• Exercise directions
Could every line below be written out exactly as it appears?

• Records shown
»»
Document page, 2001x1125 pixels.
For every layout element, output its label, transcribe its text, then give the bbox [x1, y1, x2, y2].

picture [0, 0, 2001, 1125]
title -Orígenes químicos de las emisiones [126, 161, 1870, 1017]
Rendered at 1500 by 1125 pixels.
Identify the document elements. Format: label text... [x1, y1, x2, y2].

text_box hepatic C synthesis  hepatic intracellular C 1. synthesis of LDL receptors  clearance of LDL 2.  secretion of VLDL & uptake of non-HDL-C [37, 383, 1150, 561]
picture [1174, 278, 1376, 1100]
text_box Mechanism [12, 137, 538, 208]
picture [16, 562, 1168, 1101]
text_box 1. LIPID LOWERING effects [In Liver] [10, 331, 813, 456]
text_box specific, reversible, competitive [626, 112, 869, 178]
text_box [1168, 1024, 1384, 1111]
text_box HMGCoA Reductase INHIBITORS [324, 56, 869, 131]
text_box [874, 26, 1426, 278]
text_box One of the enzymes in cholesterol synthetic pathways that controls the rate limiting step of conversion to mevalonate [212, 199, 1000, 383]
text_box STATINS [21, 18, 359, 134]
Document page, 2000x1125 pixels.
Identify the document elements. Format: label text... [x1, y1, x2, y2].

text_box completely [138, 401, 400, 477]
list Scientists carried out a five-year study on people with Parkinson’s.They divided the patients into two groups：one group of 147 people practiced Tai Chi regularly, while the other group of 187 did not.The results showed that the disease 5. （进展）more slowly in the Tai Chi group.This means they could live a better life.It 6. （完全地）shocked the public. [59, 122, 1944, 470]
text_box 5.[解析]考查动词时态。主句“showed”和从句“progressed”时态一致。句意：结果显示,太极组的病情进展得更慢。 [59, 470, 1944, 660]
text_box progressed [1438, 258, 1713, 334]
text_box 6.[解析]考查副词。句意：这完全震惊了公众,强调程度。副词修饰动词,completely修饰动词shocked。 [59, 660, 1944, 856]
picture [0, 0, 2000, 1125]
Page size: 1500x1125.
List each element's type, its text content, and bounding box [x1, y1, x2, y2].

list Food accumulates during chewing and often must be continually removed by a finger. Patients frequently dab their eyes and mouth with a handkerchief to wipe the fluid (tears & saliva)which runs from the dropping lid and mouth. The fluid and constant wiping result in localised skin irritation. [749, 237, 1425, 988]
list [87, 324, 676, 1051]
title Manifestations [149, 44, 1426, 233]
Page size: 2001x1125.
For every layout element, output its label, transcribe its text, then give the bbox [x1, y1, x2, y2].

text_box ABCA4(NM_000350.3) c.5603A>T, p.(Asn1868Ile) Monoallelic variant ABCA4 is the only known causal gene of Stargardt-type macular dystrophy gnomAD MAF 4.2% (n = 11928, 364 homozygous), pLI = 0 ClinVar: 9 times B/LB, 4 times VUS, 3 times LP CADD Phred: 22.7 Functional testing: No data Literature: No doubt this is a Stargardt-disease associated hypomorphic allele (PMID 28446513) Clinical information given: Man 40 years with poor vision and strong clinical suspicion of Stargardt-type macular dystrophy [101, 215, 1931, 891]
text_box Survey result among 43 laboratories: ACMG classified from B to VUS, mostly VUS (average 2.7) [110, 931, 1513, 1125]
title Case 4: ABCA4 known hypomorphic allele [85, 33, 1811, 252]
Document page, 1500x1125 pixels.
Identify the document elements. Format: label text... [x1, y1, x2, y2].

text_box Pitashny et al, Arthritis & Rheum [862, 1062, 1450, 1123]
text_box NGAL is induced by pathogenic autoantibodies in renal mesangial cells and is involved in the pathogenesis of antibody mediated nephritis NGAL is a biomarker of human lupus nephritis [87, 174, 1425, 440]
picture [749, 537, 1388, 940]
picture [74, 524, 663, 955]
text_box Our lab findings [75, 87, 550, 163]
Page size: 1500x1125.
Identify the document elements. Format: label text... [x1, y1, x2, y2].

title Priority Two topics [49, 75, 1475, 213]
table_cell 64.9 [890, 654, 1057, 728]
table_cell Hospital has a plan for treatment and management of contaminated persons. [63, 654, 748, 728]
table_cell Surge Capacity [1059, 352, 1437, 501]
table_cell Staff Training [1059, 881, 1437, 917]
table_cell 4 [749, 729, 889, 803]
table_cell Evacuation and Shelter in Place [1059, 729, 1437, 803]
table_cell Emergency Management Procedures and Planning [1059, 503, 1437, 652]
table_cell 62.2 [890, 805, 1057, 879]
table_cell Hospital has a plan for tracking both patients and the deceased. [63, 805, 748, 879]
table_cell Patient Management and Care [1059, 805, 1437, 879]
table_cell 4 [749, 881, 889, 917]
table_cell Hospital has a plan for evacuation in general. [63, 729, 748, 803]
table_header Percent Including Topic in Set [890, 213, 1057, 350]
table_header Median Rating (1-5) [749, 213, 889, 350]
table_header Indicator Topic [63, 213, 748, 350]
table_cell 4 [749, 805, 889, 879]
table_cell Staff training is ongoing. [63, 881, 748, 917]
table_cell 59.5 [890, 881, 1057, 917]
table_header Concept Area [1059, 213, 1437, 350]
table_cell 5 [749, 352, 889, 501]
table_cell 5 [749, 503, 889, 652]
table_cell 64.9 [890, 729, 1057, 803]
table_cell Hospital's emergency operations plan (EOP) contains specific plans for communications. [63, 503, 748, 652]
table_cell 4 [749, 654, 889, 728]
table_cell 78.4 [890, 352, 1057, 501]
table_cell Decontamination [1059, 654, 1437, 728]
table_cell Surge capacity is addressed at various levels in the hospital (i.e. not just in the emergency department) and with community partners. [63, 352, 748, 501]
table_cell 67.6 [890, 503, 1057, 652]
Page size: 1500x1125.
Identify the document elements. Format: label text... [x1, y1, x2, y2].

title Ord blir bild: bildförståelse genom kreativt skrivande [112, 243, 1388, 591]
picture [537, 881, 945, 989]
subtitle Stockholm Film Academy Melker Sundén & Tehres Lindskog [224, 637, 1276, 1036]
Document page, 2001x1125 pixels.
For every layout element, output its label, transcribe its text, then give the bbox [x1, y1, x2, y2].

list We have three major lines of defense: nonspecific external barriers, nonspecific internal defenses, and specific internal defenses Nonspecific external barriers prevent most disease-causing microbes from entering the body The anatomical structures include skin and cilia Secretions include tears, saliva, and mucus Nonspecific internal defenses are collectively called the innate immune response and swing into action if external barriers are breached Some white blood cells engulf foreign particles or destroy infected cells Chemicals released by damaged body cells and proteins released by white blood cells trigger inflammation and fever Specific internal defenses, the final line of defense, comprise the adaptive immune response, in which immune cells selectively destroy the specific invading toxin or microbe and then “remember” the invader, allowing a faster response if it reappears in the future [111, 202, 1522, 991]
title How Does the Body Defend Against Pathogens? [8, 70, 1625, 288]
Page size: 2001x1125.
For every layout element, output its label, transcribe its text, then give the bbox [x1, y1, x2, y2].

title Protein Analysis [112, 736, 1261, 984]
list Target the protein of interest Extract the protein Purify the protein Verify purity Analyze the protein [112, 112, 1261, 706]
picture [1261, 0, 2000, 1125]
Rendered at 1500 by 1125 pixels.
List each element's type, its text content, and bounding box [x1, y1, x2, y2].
««
• Reply
Document page, 2001x1125 pixels.
For every layout element, output its label, transcribe its text, then give the bbox [x1, y1, x2, y2].

picture [0, 0, 2001, 1125]
title -Orígenes químicos de las emisiones [126, 161, 1870, 1017]
Rendered at 1500 by 1125 pixels.
Identify the document elements. Format: label text... [x1, y1, x2, y2].

text_box hepatic C synthesis  hepatic intracellular C 1. synthesis of LDL receptors  clearance of LDL 2.  secretion of VLDL & uptake of non-HDL-C [37, 383, 1150, 561]
picture [1174, 278, 1376, 1100]
text_box Mechanism [12, 137, 538, 208]
picture [16, 562, 1168, 1101]
text_box 1. LIPID LOWERING effects [In Liver] [10, 331, 813, 456]
text_box specific, reversible, competitive [626, 112, 869, 178]
text_box [1168, 1024, 1384, 1111]
text_box HMGCoA Reductase INHIBITORS [324, 56, 869, 131]
text_box [874, 26, 1426, 278]
text_box One of the enzymes in cholesterol synthetic pathways that controls the rate limiting step of conversion to mevalonate [212, 199, 1000, 383]
text_box STATINS [21, 18, 359, 134]
Document page, 2000x1125 pixels.
Identify the document elements. Format: label text... [x1, y1, x2, y2].

text_box completely [138, 401, 400, 477]
list Scientists carried out a five-year study on people with Parkinson’s.They divided the patients into two groups：one group of 147 people practiced Tai Chi regularly, while the other group of 187 did not.The results showed that the disease 5. （进展）more slowly in the Tai Chi group.This means they could live a better life.It 6. （完全地）shocked the public. [59, 122, 1944, 470]
text_box 5.[解析]考查动词时态。主句“showed”和从句“progressed”时态一致。句意：结果显示,太极组的病情进展得更慢。 [59, 470, 1944, 660]
text_box progressed [1438, 258, 1713, 334]
text_box 6.[解析]考查副词。句意：这完全震惊了公众,强调程度。副词修饰动词,completely修饰动词shocked。 [59, 660, 1944, 856]
picture [0, 0, 2000, 1125]
Page size: 1500x1125.
List each element's type, its text content, and bounding box [x1, y1, x2, y2].

list Food accumulates during chewing and often must be continually removed by a finger. Patients frequently dab their eyes and mouth with a handkerchief to wipe the fluid (tears & saliva)which runs from the dropping lid and mouth. The fluid and constant wiping result in localised skin irritation. [749, 237, 1425, 988]
list [87, 324, 676, 1051]
title Manifestations [149, 44, 1426, 233]
Page size: 2001x1125.
For every layout element, output its label, transcribe its text, then give the bbox [x1, y1, x2, y2].

text_box ABCA4(NM_000350.3) c.5603A>T, p.(Asn1868Ile) Monoallelic variant ABCA4 is the only known causal gene of Stargardt-type macular dystrophy gnomAD MAF 4.2% (n = 11928, 364 homozygous), pLI = 0 ClinVar: 9 times B/LB, 4 times VUS, 3 times LP CADD Phred: 22.7 Functional testing: No data Literature: No doubt this is a Stargardt-disease associated hypomorphic allele (PMID 28446513) Clinical information given: Man 40 years with poor vision and strong clinical suspicion of Stargardt-type macular dystrophy [101, 215, 1931, 891]
text_box Survey result among 43 laboratories: ACMG classified from B to VUS, mostly VUS (average 2.7) [110, 931, 1513, 1125]
title Case 4: ABCA4 known hypomorphic allele [85, 33, 1811, 252]
Document page, 1500x1125 pixels.
Identify the document elements. Format: label text... [x1, y1, x2, y2].

text_box Pitashny et al, Arthritis & Rheum [862, 1062, 1450, 1123]
text_box NGAL is induced by pathogenic autoantibodies in renal mesangial cells and is involved in the pathogenesis of antibody mediated nephritis NGAL is a biomarker of human lupus nephritis [87, 174, 1425, 440]
picture [749, 537, 1388, 940]
picture [74, 524, 663, 955]
text_box Our lab findings [75, 87, 550, 163]
Page size: 1500x1125.
Identify the document elements. Format: label text... [x1, y1, x2, y2].

title Priority Two topics [49, 75, 1475, 213]
table_cell 64.9 [890, 654, 1057, 728]
table_cell Hospital has a plan for treatment and management of contaminated persons. [63, 654, 748, 728]
table_cell Surge Capacity [1059, 352, 1437, 501]
table_cell Staff Training [1059, 881, 1437, 917]
table_cell 4 [749, 729, 889, 803]
table_cell Evacuation and Shelter in Place [1059, 729, 1437, 803]
table_cell Emergency Management Procedures and Planning [1059, 503, 1437, 652]
table_cell 62.2 [890, 805, 1057, 879]
table_cell Hospital has a plan for tracking both patients and the deceased. [63, 805, 748, 879]
table_cell Patient Management and Care [1059, 805, 1437, 879]
table_cell 4 [749, 881, 889, 917]
table_cell Hospital has a plan for evacuation in general. [63, 729, 748, 803]
table_header Percent Including Topic in Set [890, 213, 1057, 350]
table_header Median Rating (1-5) [749, 213, 889, 350]
table_header Indicator Topic [63, 213, 748, 350]
table_cell 4 [749, 805, 889, 879]
table_cell Staff training is ongoing. [63, 881, 748, 917]
table_cell 59.5 [890, 881, 1057, 917]
table_header Concept Area [1059, 213, 1437, 350]
table_cell 5 [749, 352, 889, 501]
table_cell 5 [749, 503, 889, 652]
table_cell 64.9 [890, 729, 1057, 803]
table_cell Hospital's emergency operations plan (EOP) contains specific plans for communications. [63, 503, 748, 652]
table_cell 4 [749, 654, 889, 728]
table_cell 78.4 [890, 352, 1057, 501]
table_cell Decontamination [1059, 654, 1437, 728]
table_cell Surge capacity is addressed at various levels in the hospital (i.e. not just in the emergency department) and with community partners. [63, 352, 748, 501]
table_cell 67.6 [890, 503, 1057, 652]
Page size: 1500x1125.
Identify the document elements. Format: label text... [x1, y1, x2, y2].

title Ord blir bild: bildförståelse genom kreativt skrivande [112, 243, 1388, 591]
picture [537, 881, 945, 989]
subtitle Stockholm Film Academy Melker Sundén & Tehres Lindskog [224, 637, 1276, 1036]
Document page, 2001x1125 pixels.
For every layout element, output its label, transcribe its text, then give the bbox [x1, y1, x2, y2].

list We have three major lines of defense: nonspecific external barriers, nonspecific internal defenses, and specific internal defenses Nonspecific external barriers prevent most disease-causing microbes from entering the body The anatomical structures include skin and cilia Secretions include tears, saliva, and mucus Nonspecific internal defenses are collectively called the innate immune response and swing into action if external barriers are breached Some white blood cells engulf foreign particles or destroy infected cells Chemicals released by damaged body cells and proteins released by white blood cells trigger inflammation and fever Specific internal defenses, the final line of defense, comprise the adaptive immune response, in which immune cells selectively destroy the specific invading toxin or microbe and then “remember” the invader, allowing a faster response if it reappears in the future [111, 202, 1522, 991]
title How Does the Body Defend Against Pathogens? [8, 70, 1625, 288]
Page size: 2001x1125.
For every layout element, output its label, transcribe its text, then give the bbox [x1, y1, x2, y2].

title Protein Analysis [112, 736, 1261, 984]
list Target the protein of interest Extract the protein Purify the protein Verify purity Analyze the protein [112, 112, 1261, 706]
picture [1261, 0, 2000, 1125]
Rendered at 1500 by 1125 pixels.
List each element's type, its text content, and bounding box [x1, y1, x2, y2].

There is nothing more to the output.